The findings reveal that European fern and lycopod species are primarily threatened by urbanisation and expanding infrastructure, which leads to the fragmentation and reduction of their habitats. For example, the Dwarf Moonwort (Botrychium simplex) is found in several countries including France, Sweden and Austria, and is now listed as Endangered as a result of habitat loss through land conversion to forest plantations or tourist developments.
Pollution from urban and agricultural waste also poses a serious threat to many ferns and lycopods. As a result, many terrestrial and aquatic ecosystems suffer from eutrophication – an increase in nutrients which causes local species to be outcompeted by other native or invasive alien species. This threatens aquatic species in particular, including the Critically Endangered Piedmont Quillwort (Isoëtes malinverniana). This species is endemic to Italy and has declined by more than 80% in the last 30 years, mainly as a result of pollution through inappropriate irrigation channel management.
Karmenu Vella, European Commissioner for the Environment, Maritime Affairs and Fisheries, commented: “This European Red List data shows that there are many fern and lycopod species threatened with extinction. These species are a living link to the time before even dinosaurs. EU Member States should use the tools we have developed to ensure such species’ protection. Now that the EU has, with considerable rigour if I may say so, assessed our nature legislation and found it fit for purpose, Member States should implement that legislation robustly”.
Ferns and lycopods are a group of vascular plants that produce spores for reproduction, rather than using seeds and flowers like many other plants. They provide essential ecosystem services, such as preventing soil erosion, removing pollutants from the environment, taking in carbon from the atmosphere and providing shelter for small animals, such as insects or rodents. They also colonise disturbed habitats, following forest fires for example, enabling more species to inhabit the area. European hotspots of fern and lycopod species are the Macaronesian Islands, Corsica and several mountainous areas in Europe.
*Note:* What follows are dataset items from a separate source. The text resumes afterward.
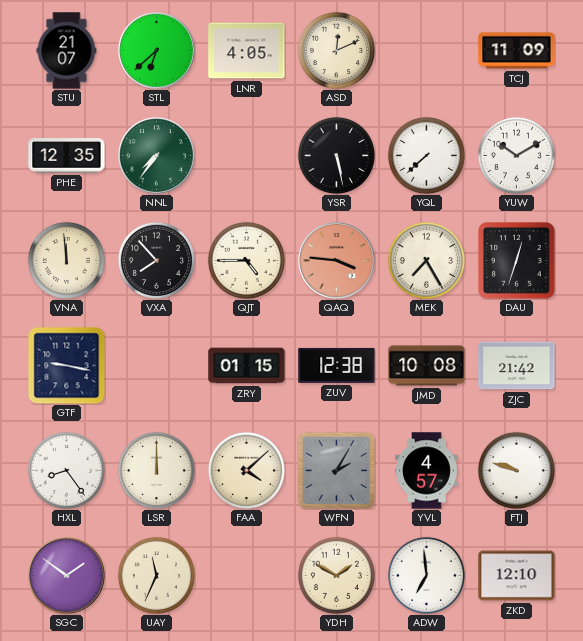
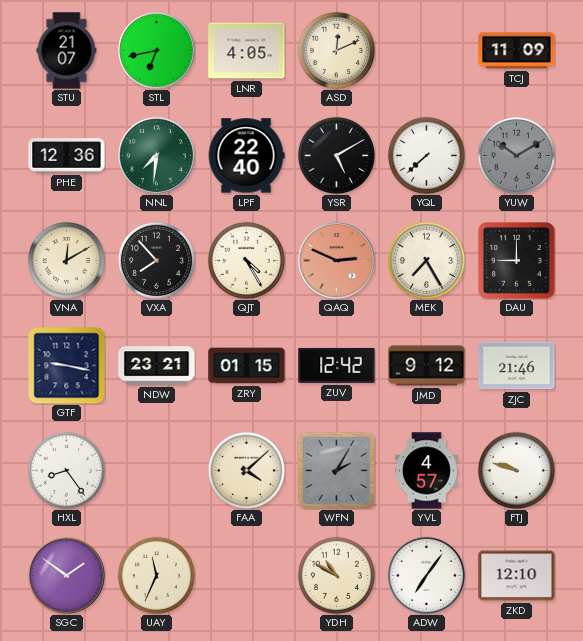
STL: 6:38 -> 6:43
PHE: 12:35 -> 12:36
NNL: 7:36 -> 7:31
LPF: none -> 22:40
YSR: 5:28 -> 5:10
YUW dial: white -> grey
VNA: 11:59 -> 12:10
QJT: 4:45 -> 4:25
QAQ: 3:46 -> 2:49
DAU: 12:33 -> 9:00
NDW: none -> 23:21
ZUV: 12:38 -> 12:42
JMD: 10:08 -> 9:12
ZJC: 21:42 -> 21:46
LSR: 12:00 -> none
YDH: 1:50 -> 10:50
ADW: 6:59 -> 7:06
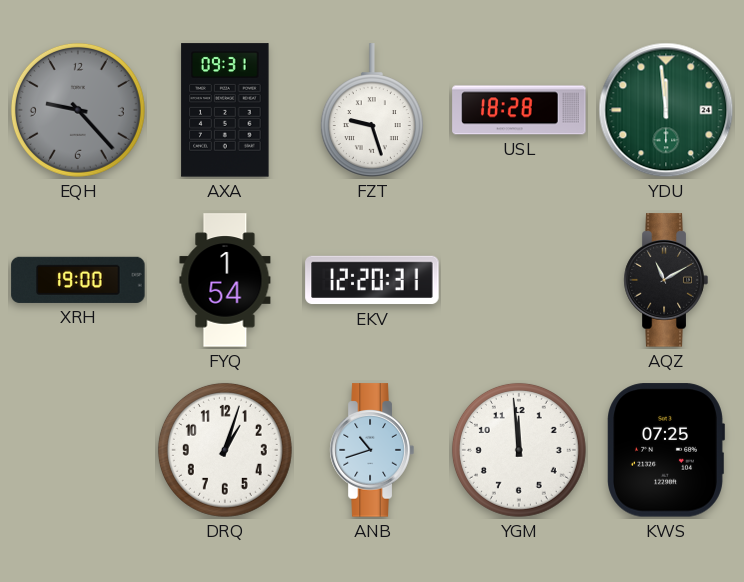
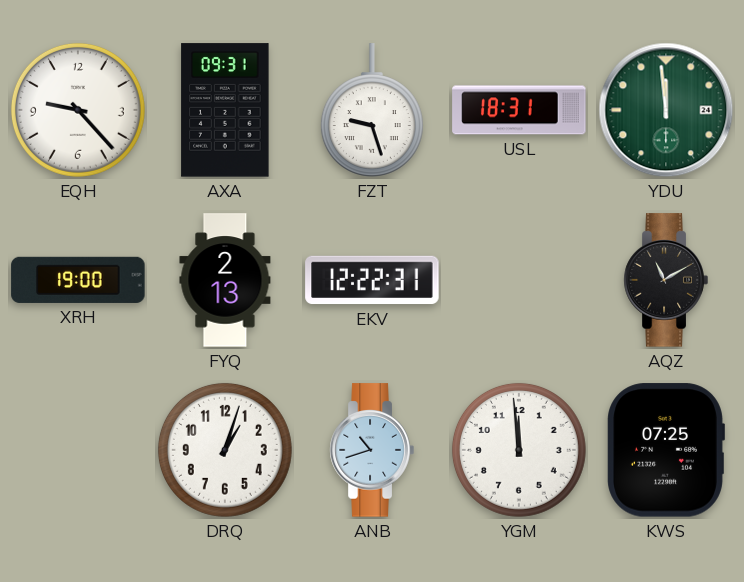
EQH dial: grey -> white
USL: 18:28 -> 18:31
FYQ: 1:54 -> 2:13
EKV: 12:20 -> 12:22
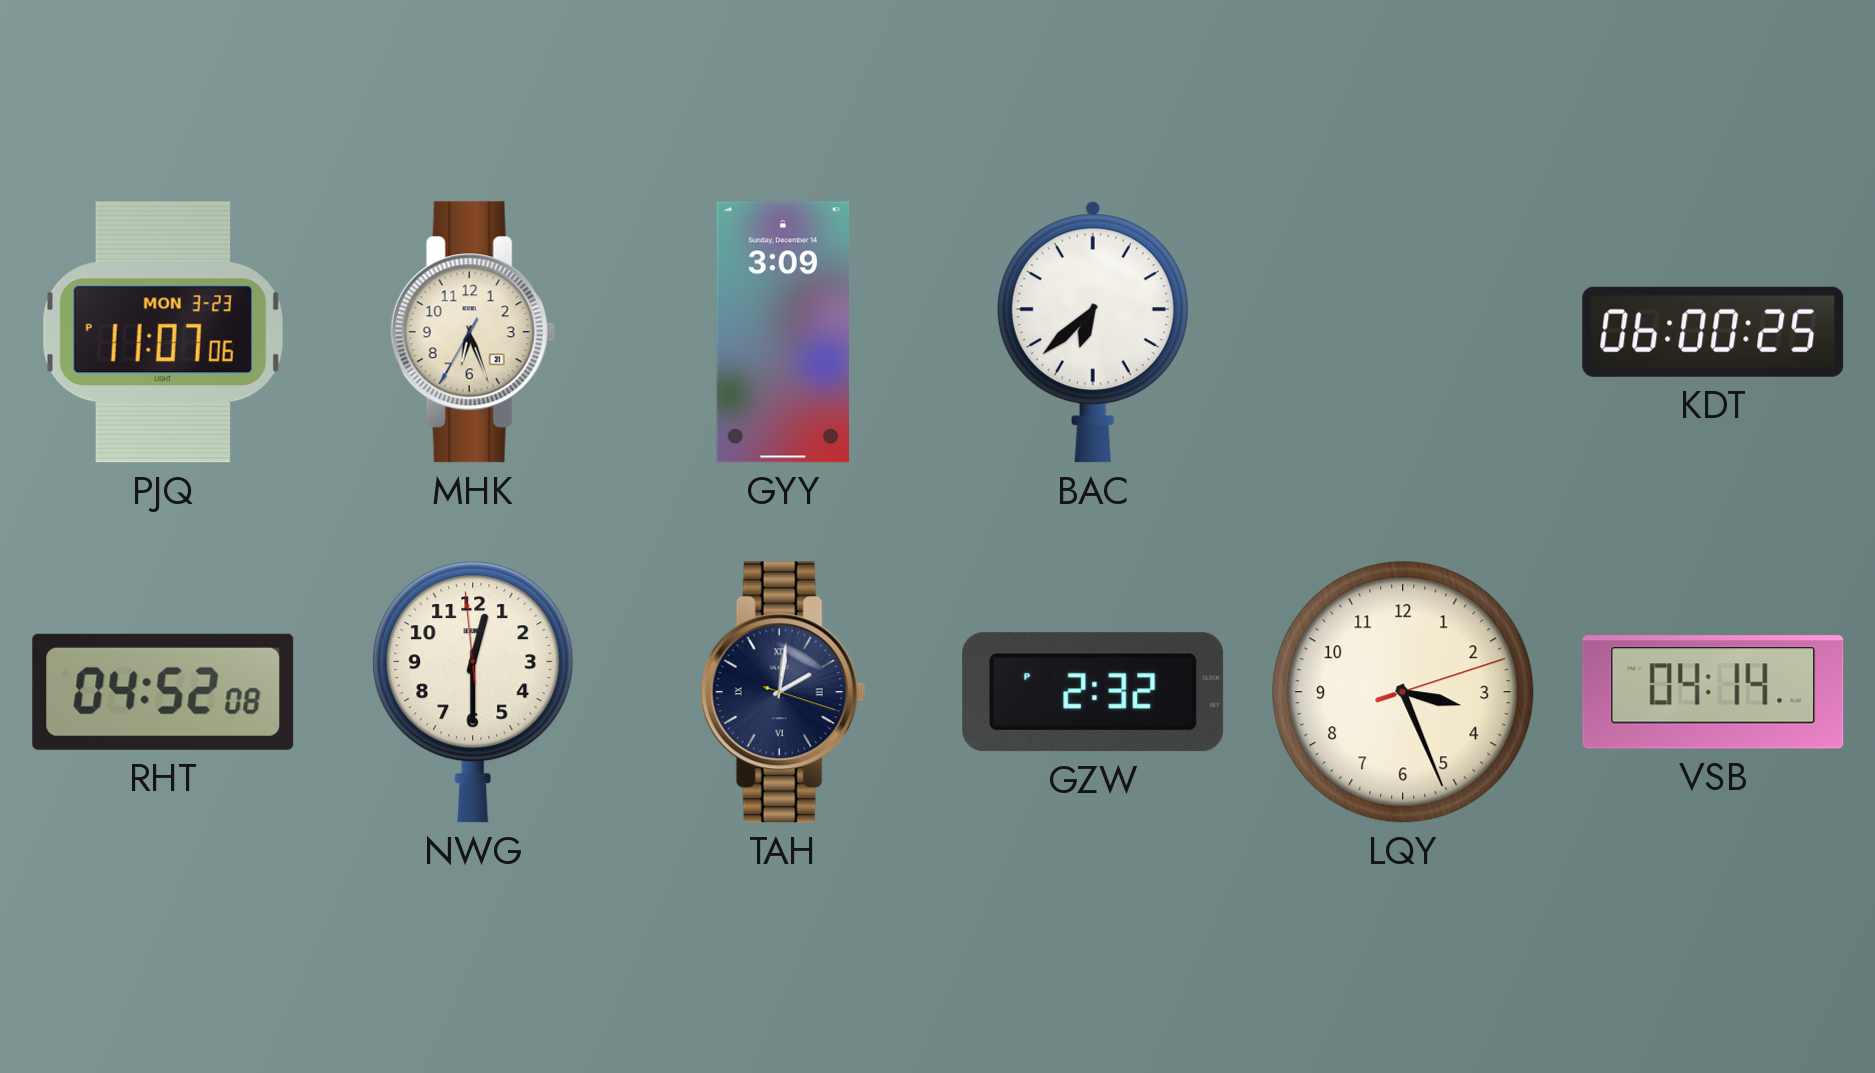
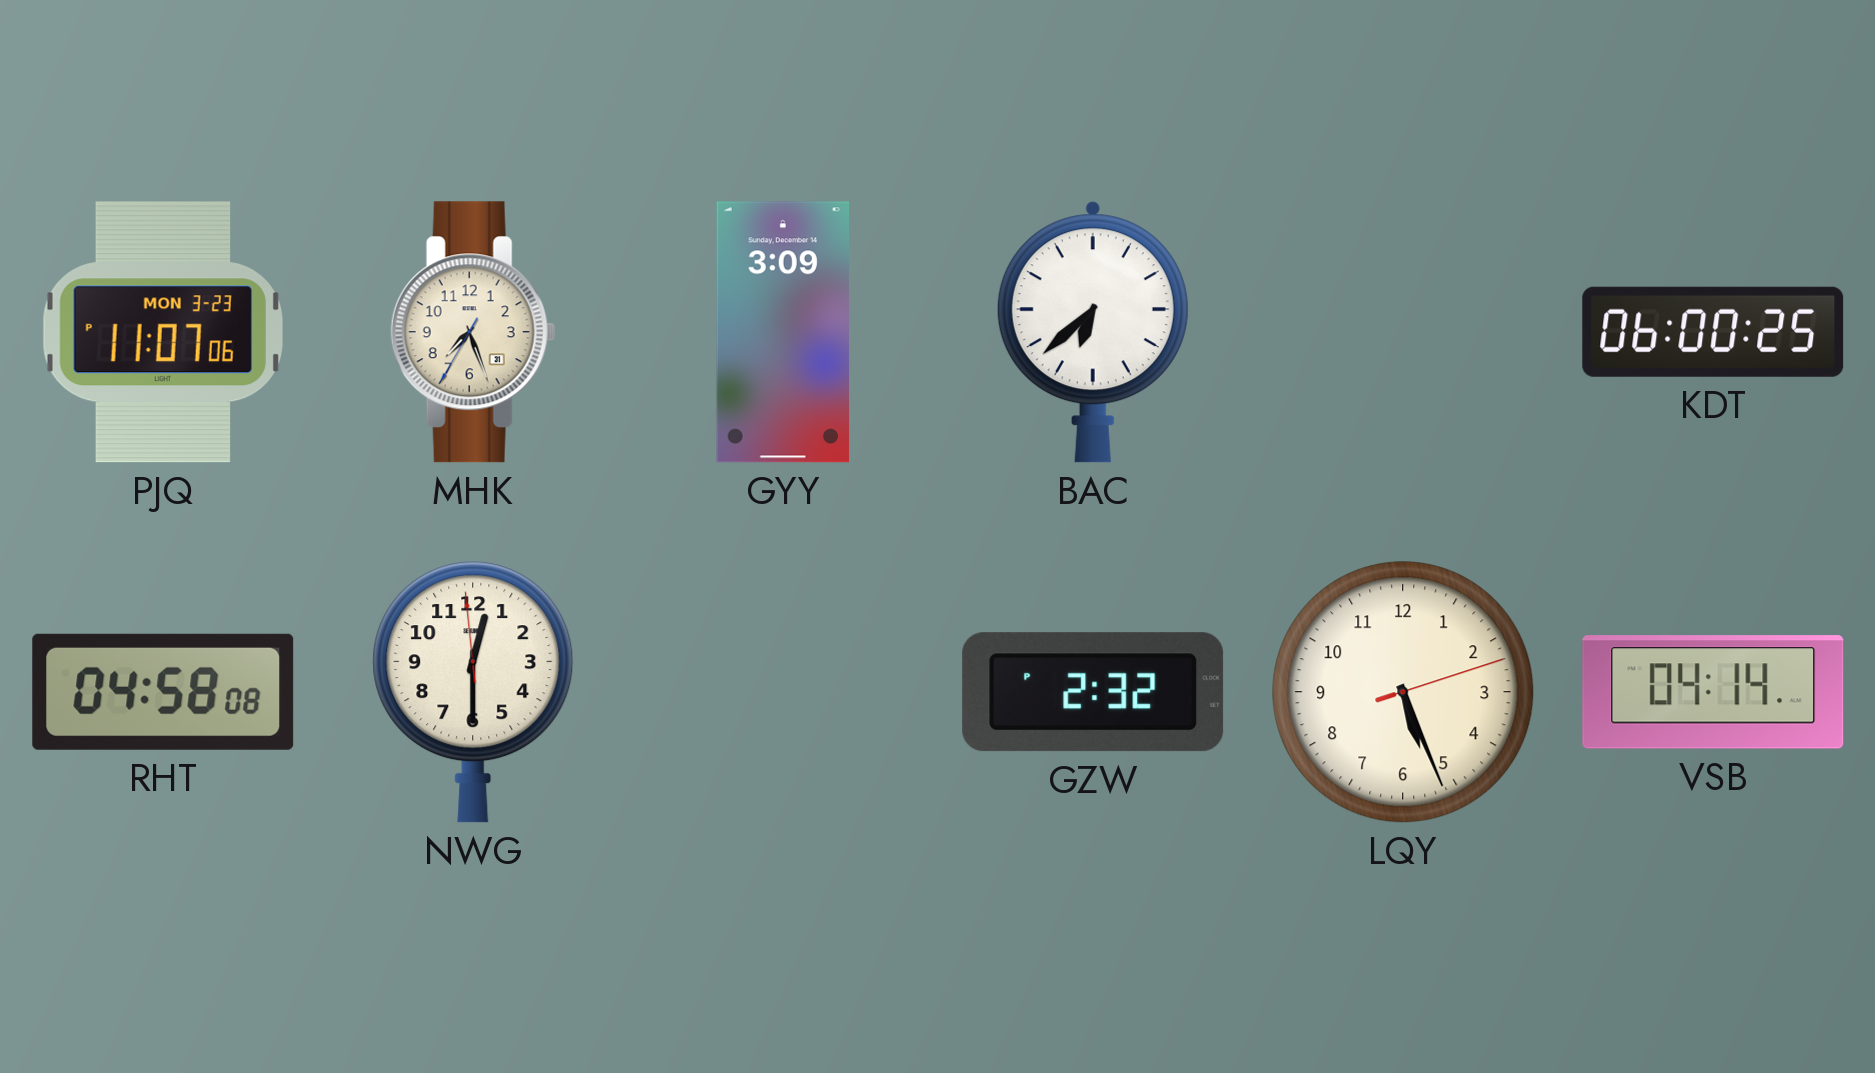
MHK: 6:26 -> 7:26
RHT: 04:52 -> 04:58
TAH: 2:01 -> none
LQY: 3:26 -> 5:26
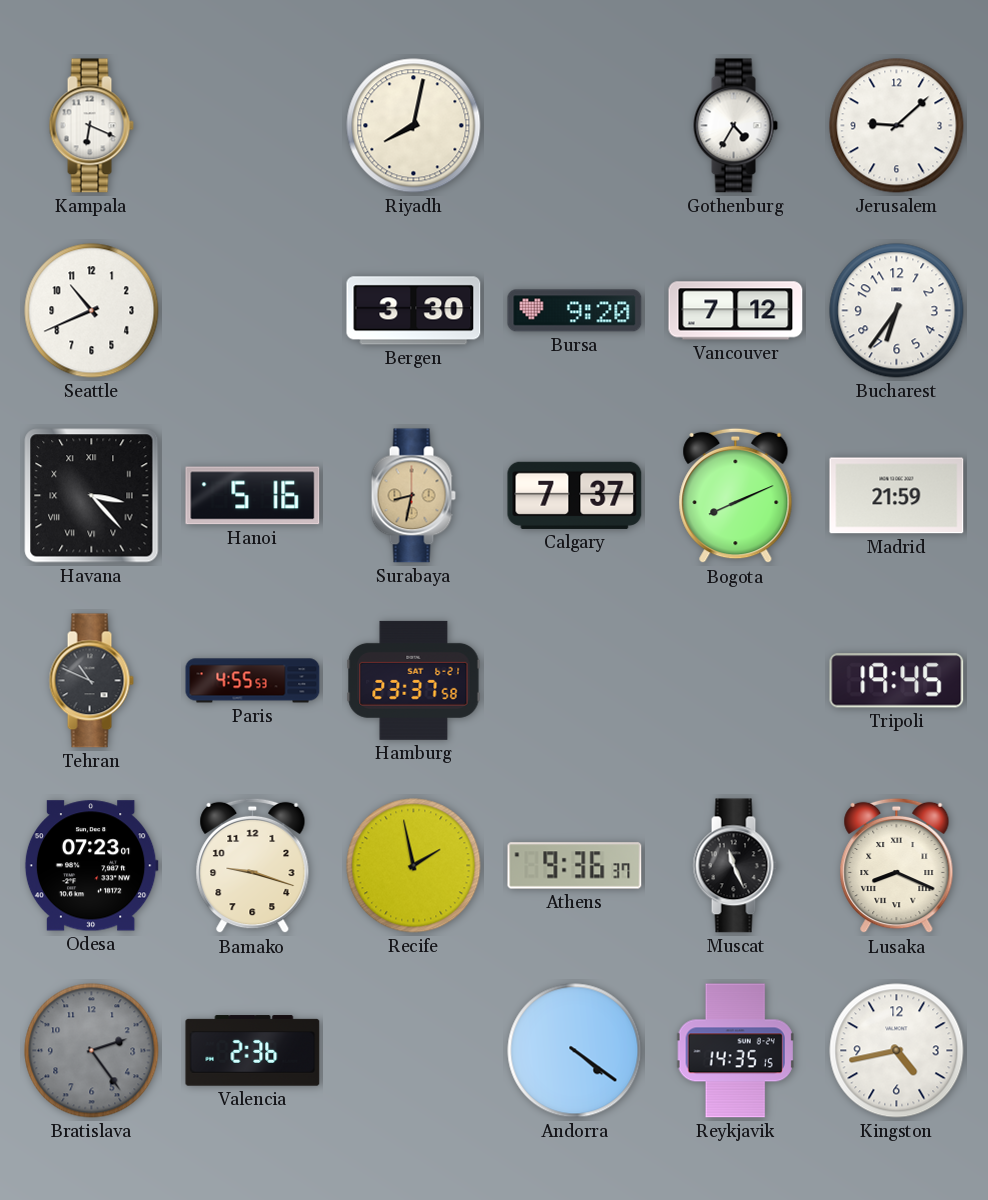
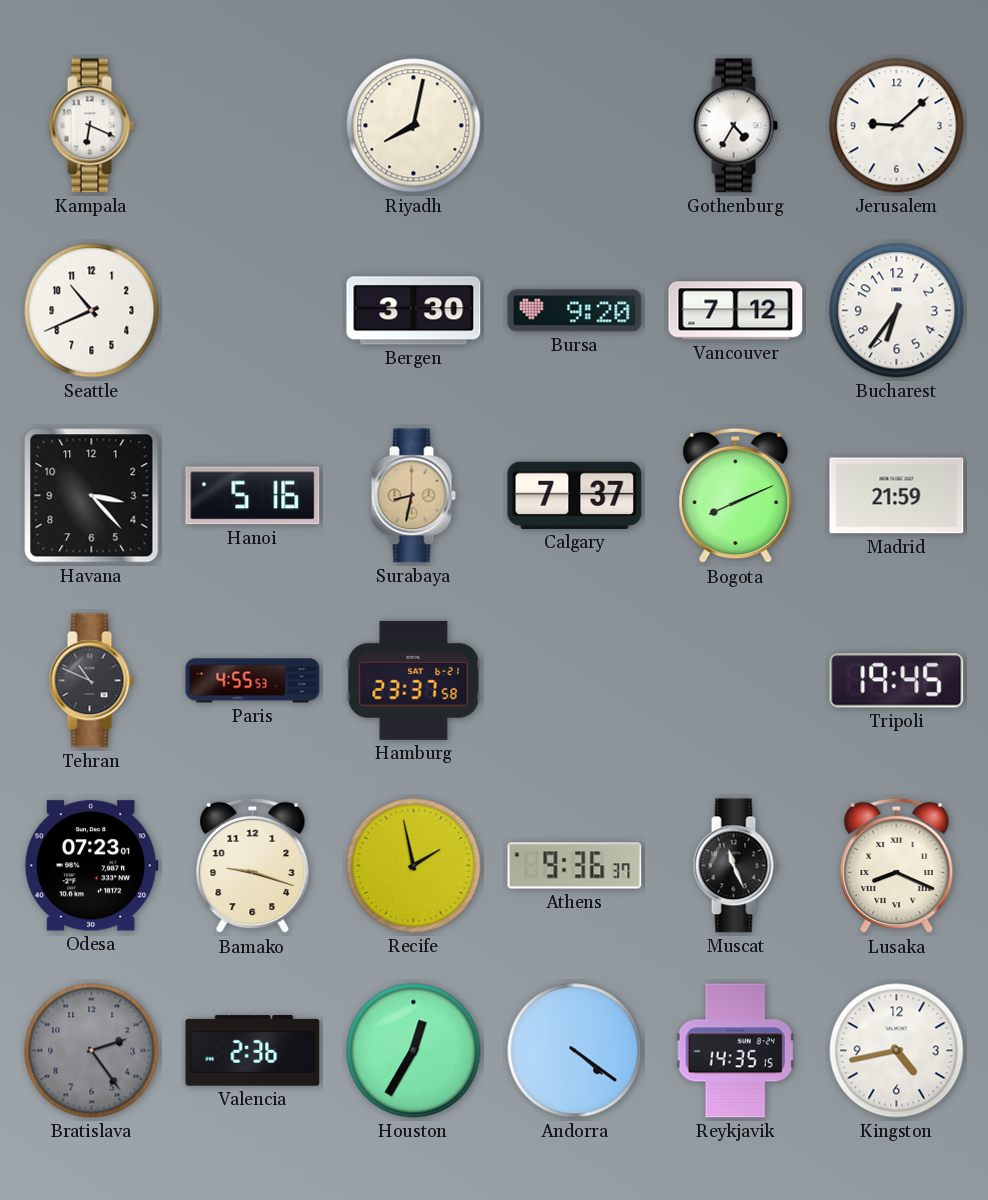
Havana numerals: Roman -> Arabic
Houston: none -> 12:35
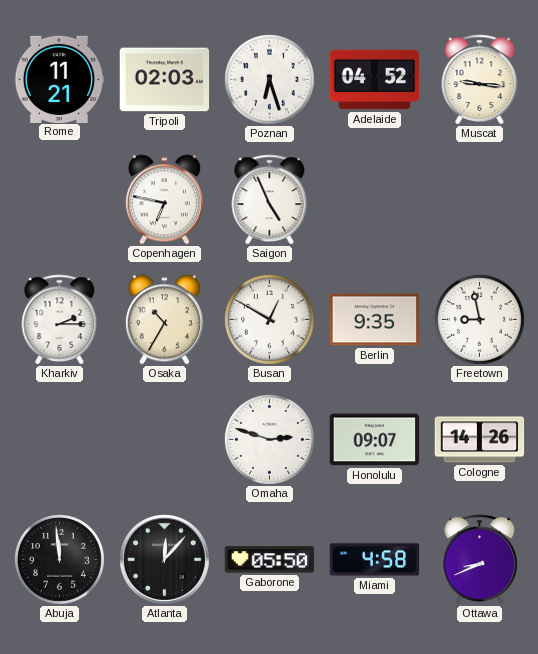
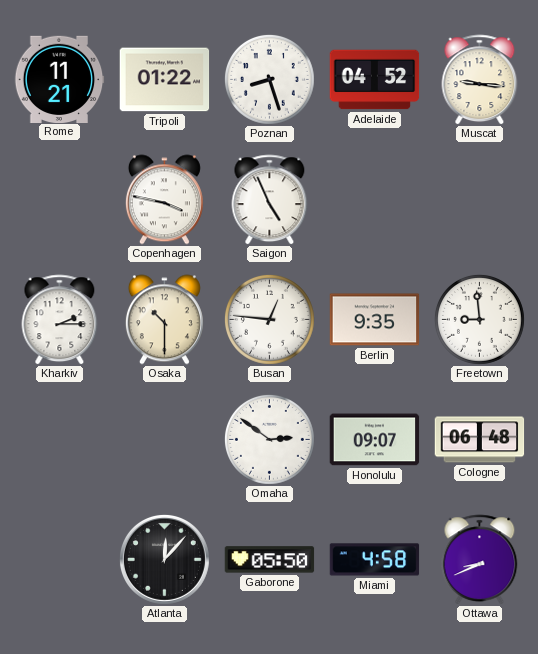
Tripoli: 02:03 -> 01:22
Poznan: 6:27 -> 8:27
Copenhagen: 6:47 -> 3:47
Osaka: 10:35 -> 10:30
Busan: 12:50 -> 12:46
Freetown: 8:58 -> 8:59
Omaha: 2:48 -> 2:51
Cologne: 14:26 -> 06:48
Abuja: 11:59 -> none
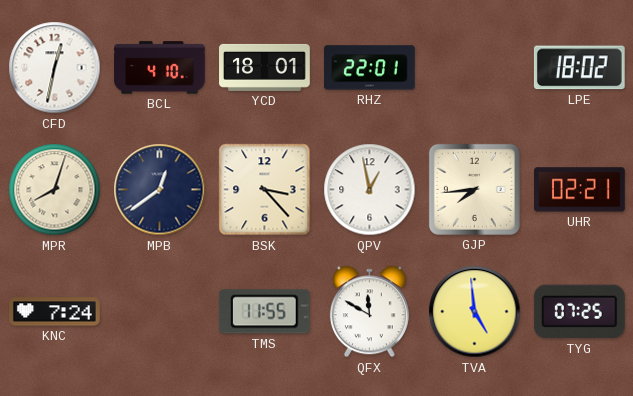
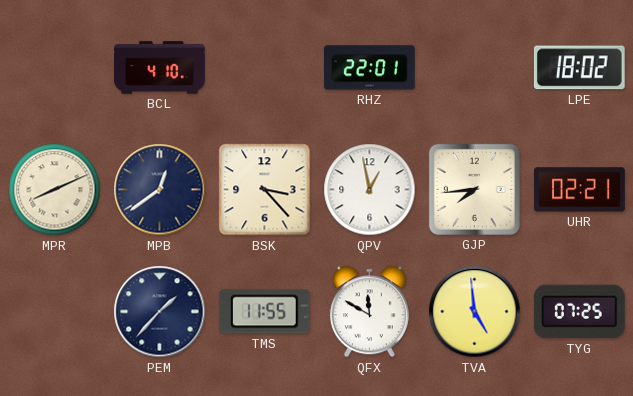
CFD: 12:32 -> none
YCD: 18:01 -> none
MPR: 8:03 -> 8:11
KNC: 7:24 -> none
PEM: none -> 1:37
“It is difficult to overestimate the importance of these ancient plants, and regional and national conservation action is urgently needed to improve their status across Europe,” says Jean-Christophe Vié, Deputy Director, IUCN Global Species Programme. “Protected areas, such as the Natura 2000 sites, must ensure better protection for these species, and their habitats must be restored, especially in aquatic areas and wetlands affected by pollution, canalisation and drainage. A recently established monitoring programme will highlight population trends, and inform future actions to ensure the long-term survival of ferns and lycopods in Europe.”
More than 20 experts participated in the two-year assessment project, which was partially funded by the European Commission LIFE funding instrument.